AIM OF THE EXERCISE :: Review the material line by line. Identify and copy every line that contains the string "Денисова".

DATA EXTRACT ::
=== Begin Enclosure ===
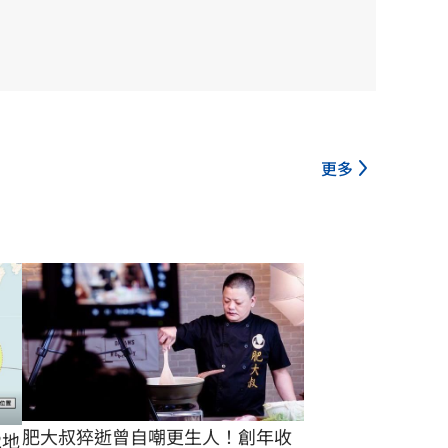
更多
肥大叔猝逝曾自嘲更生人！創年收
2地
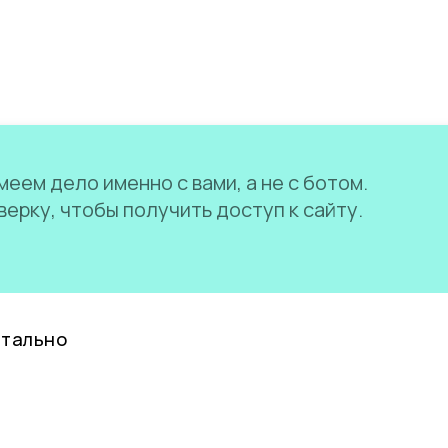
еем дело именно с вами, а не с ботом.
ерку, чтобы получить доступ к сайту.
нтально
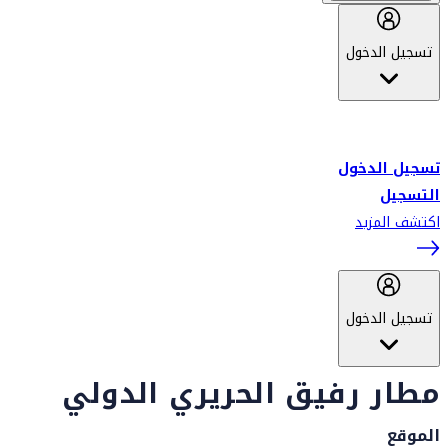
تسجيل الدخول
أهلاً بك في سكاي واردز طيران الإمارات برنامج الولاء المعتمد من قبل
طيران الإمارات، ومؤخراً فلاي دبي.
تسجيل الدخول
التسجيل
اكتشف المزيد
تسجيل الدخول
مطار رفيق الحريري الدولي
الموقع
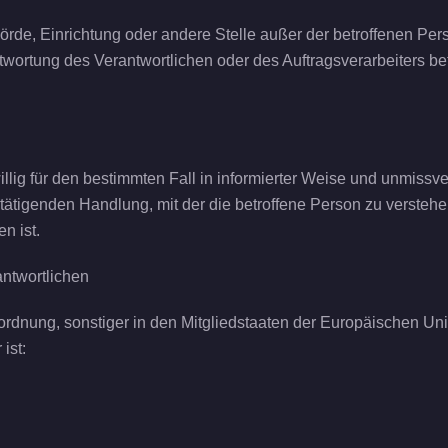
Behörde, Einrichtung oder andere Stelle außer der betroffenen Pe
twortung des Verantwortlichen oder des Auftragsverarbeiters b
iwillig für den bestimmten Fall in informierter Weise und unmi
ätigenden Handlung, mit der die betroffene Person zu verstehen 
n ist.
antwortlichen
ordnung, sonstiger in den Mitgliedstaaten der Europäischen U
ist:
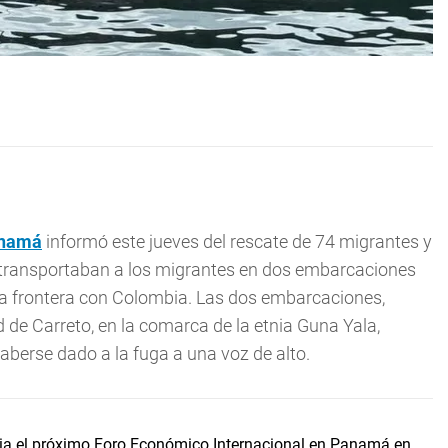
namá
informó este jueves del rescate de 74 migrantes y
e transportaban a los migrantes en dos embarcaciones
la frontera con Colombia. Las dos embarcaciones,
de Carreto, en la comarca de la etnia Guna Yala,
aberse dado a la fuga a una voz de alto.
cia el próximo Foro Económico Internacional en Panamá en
=== End Enclosure ===
=== Begin Enclosure ===
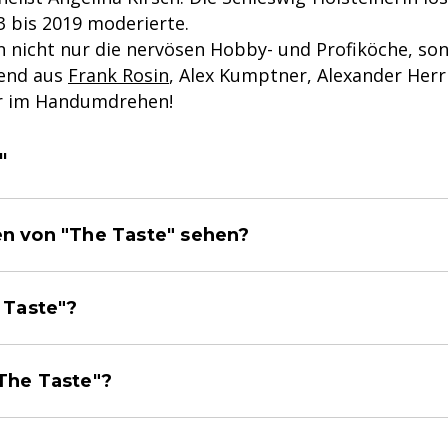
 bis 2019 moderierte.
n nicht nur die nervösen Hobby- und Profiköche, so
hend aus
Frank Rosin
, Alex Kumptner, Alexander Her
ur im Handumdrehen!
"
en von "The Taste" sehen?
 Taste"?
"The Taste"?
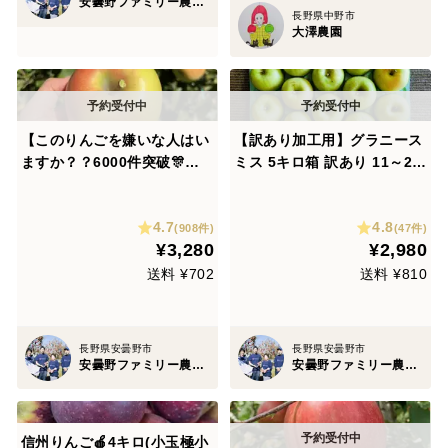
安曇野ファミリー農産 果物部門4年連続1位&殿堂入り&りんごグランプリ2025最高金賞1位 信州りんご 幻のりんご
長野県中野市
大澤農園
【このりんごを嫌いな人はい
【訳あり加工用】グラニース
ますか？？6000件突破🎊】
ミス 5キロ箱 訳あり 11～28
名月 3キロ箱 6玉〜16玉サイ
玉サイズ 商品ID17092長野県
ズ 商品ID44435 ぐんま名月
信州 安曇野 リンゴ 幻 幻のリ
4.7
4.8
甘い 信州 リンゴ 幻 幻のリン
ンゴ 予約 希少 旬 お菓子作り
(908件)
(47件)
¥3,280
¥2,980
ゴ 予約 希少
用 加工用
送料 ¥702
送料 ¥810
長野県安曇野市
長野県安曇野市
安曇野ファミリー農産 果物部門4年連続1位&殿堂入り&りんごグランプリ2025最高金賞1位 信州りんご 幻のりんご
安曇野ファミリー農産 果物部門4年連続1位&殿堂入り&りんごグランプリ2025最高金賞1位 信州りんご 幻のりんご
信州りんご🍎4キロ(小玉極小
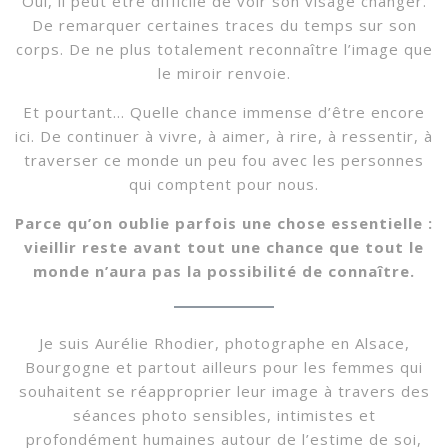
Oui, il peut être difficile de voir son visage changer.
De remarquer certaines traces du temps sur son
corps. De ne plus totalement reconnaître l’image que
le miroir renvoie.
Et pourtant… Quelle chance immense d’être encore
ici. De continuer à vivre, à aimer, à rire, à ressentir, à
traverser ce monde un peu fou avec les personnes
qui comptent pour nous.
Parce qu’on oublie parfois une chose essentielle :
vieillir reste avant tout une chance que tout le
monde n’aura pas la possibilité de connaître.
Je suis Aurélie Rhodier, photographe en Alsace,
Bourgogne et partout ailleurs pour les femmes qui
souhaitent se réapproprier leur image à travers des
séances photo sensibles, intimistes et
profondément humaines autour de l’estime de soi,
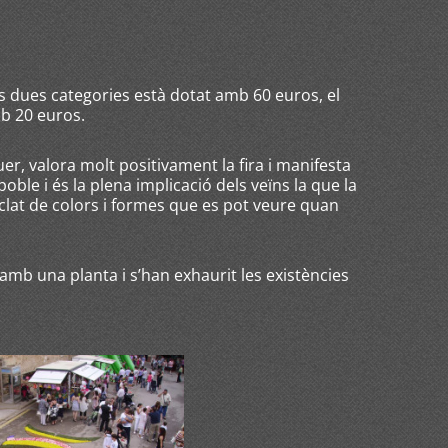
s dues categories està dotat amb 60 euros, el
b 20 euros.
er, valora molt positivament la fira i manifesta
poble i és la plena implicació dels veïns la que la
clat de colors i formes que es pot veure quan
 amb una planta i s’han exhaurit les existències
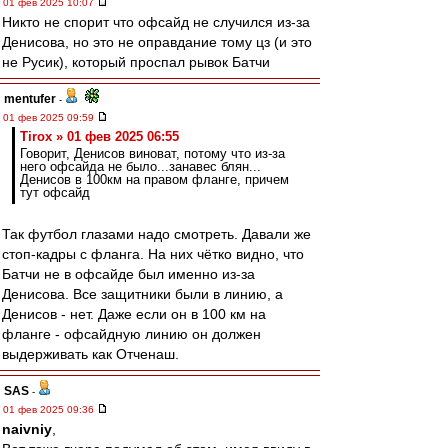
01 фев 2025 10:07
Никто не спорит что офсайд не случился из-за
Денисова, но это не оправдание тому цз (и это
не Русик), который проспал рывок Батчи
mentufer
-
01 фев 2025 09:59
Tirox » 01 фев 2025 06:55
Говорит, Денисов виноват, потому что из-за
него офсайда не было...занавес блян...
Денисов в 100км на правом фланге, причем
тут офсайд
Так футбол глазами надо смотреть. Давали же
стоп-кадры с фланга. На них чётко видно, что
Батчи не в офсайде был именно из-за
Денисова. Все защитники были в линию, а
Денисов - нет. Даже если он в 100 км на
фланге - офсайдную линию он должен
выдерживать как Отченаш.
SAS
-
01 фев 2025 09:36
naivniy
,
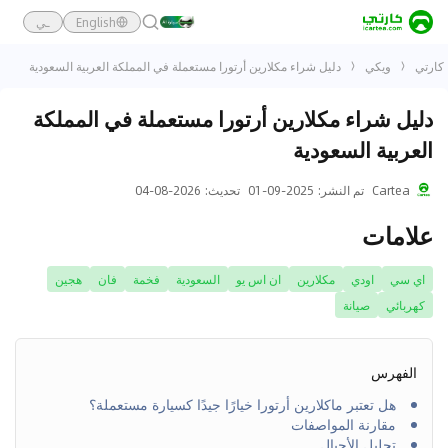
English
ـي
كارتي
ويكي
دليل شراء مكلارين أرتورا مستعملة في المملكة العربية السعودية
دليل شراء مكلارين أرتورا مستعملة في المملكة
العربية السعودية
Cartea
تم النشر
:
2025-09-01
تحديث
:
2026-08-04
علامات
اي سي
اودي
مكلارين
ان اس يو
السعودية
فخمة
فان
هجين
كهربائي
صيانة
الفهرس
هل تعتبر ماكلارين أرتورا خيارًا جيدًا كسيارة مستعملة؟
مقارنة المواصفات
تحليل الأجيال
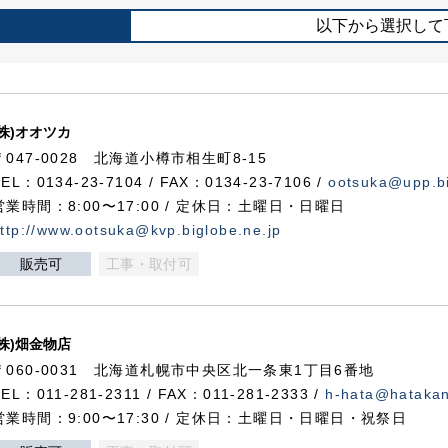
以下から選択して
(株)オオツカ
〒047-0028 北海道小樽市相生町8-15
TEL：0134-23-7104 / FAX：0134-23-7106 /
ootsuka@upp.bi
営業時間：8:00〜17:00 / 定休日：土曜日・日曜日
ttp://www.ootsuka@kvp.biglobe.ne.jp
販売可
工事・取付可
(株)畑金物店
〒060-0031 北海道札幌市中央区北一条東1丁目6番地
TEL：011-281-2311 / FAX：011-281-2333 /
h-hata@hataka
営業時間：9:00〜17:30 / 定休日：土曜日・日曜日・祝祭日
=== End Enclosure ===
EXERCISE RESPONSE ::
Денисова, но это не оправдание тому цз (и это
Денисова. Все защитники были в линию, а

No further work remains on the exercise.